The solution is reps, like anything. Referencing my previous point, the line has to be drawn between prep and execution- proactive tasks and reactive tasks. Knowing always what pool you’re in is a start.
"Never discourage anyone who continually makes progress, no matter how slow.” –Plato
Lesson #3
Put yourself in position for feedback. Curiosity, investigation, application, & repeat.
Before I hammer feedback again, let’s break down the flow chart briefly.
Curiosity:
Remember the story of the stone mason? Failure on the 100th strike, with success on the 101st? The non-curious never turn over enough stones to find the gold. Among the most curious you’ll find the 100+ reps with nothing to show for it. You’ll also find that their success stories make so much sense in hindsight. J.K Rowling, among others, come to mind.
Investigation:
Investigation is the vehicle which transports you from curiosity to application. In the golf swing and course management just the same as our careers and relationships- consistent investigation exposes our weaknesses. Properly harnessed, it sets up your personal to-do list.
Application:
The true art is in the application. We all know someone with unconventional methods. We all swing it a different way with different feels, different drills, and a different understanding of how to put together the final product. If the application is not informed by the previous two points, you’re headed to a different destination.
& of course, Repeat.
The question that I ask myself often is “how do I structure my life to receive feedback like I did on the golf course?” My fitness band is a great example. A long Nebraska day ending with a pack of col’beers will lead to a morning in the red. It just will. I’ll see white when I stand up. I’ll be fighting for my life in that unforgiving sun, being peppered by the sand. Curiosity sparked the purchase, investigation is simply paying attention, and the application is to change the behavior if you want a different result.
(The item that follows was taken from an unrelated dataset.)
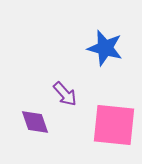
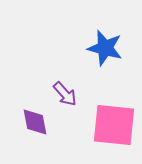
purple diamond: rotated 8 degrees clockwise
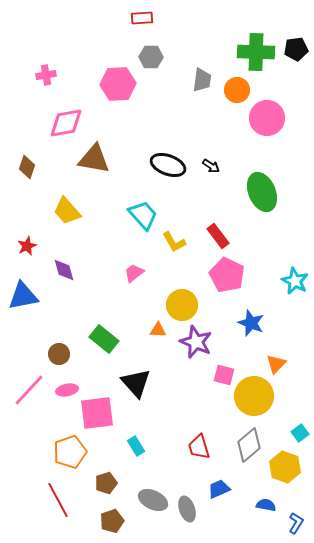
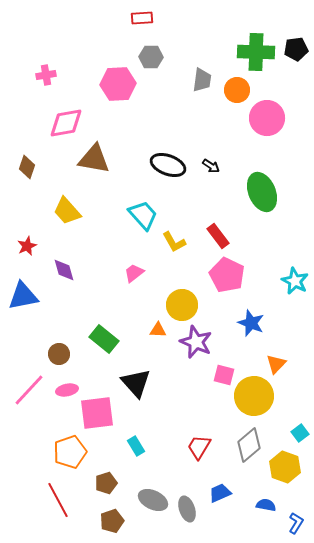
red trapezoid at (199, 447): rotated 48 degrees clockwise
blue trapezoid at (219, 489): moved 1 px right, 4 px down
Comparatively, you could say the same for going for par fives, aiming at flagsticks, or taking on shots you know have fractional chances of working out. Over time, these choices manifest into scores that don’t lie.
What Now?
All of us are here reading this because we have some tie to the game. If you haven’t been blessed with a round at sunset with your best friends, made an important putt coming down the stretch, or even choked a lead away, I’m surprised you’ve found your way here.
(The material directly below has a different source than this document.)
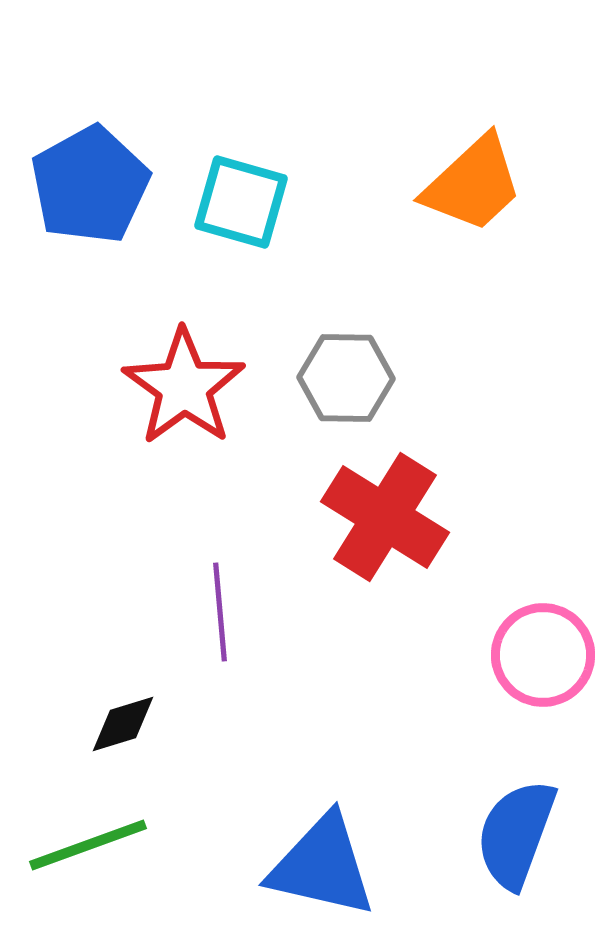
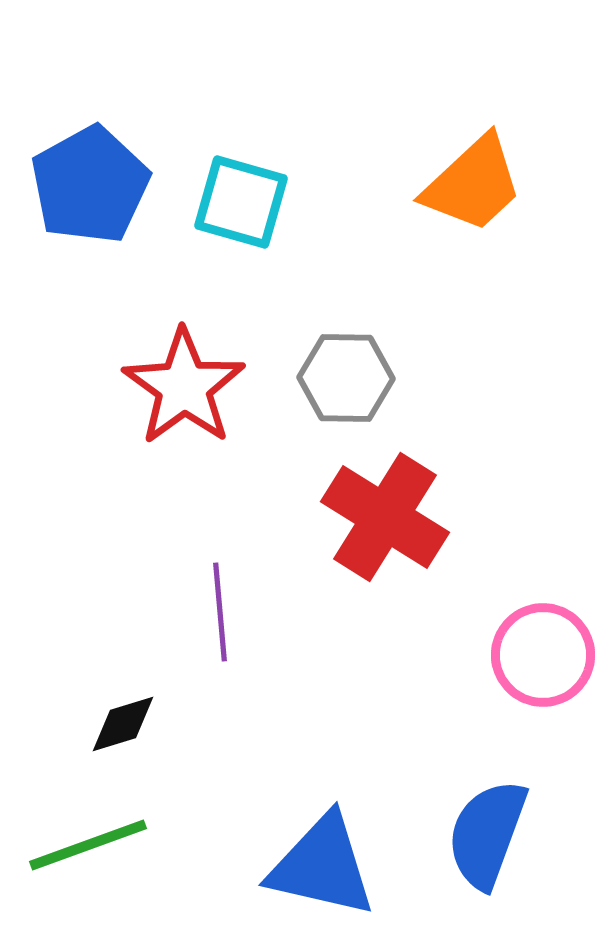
blue semicircle: moved 29 px left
As I navigate my mid twenties, I’m consistently the least educated and practiced in the room. Getting out on the golf course is like receiving a software update, as lessons I’ve learned before seem to re-download and filter into my professional and personal life. This is why I believe golf is a necessary supplement.
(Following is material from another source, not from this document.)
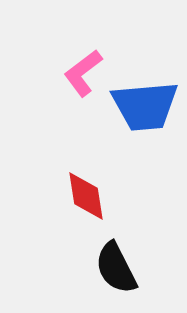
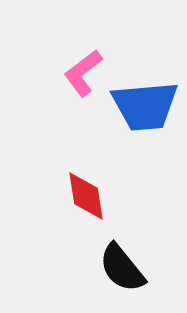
black semicircle: moved 6 px right; rotated 12 degrees counterclockwise
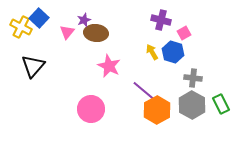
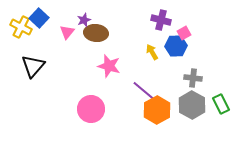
blue hexagon: moved 3 px right, 6 px up; rotated 20 degrees counterclockwise
pink star: rotated 10 degrees counterclockwise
The Abbey is a public golf course in central Florida where I play. I walk barefoot with 3-4 clubs, and try to pick away at hitting the shots I could once hit repeatedly. It’s therapy in the truest sense, and I would be worse off without it. Similarly, playing 9 holes after work at Landmand’s sister course Old Dane with my colleagues and brothers instilled memories I look back on frequently. So much so, that they affect my life now in a very real way.
Using golf as a proxy for experiences and lessons is a valuable tool. Find your opportunities and f*****g send it.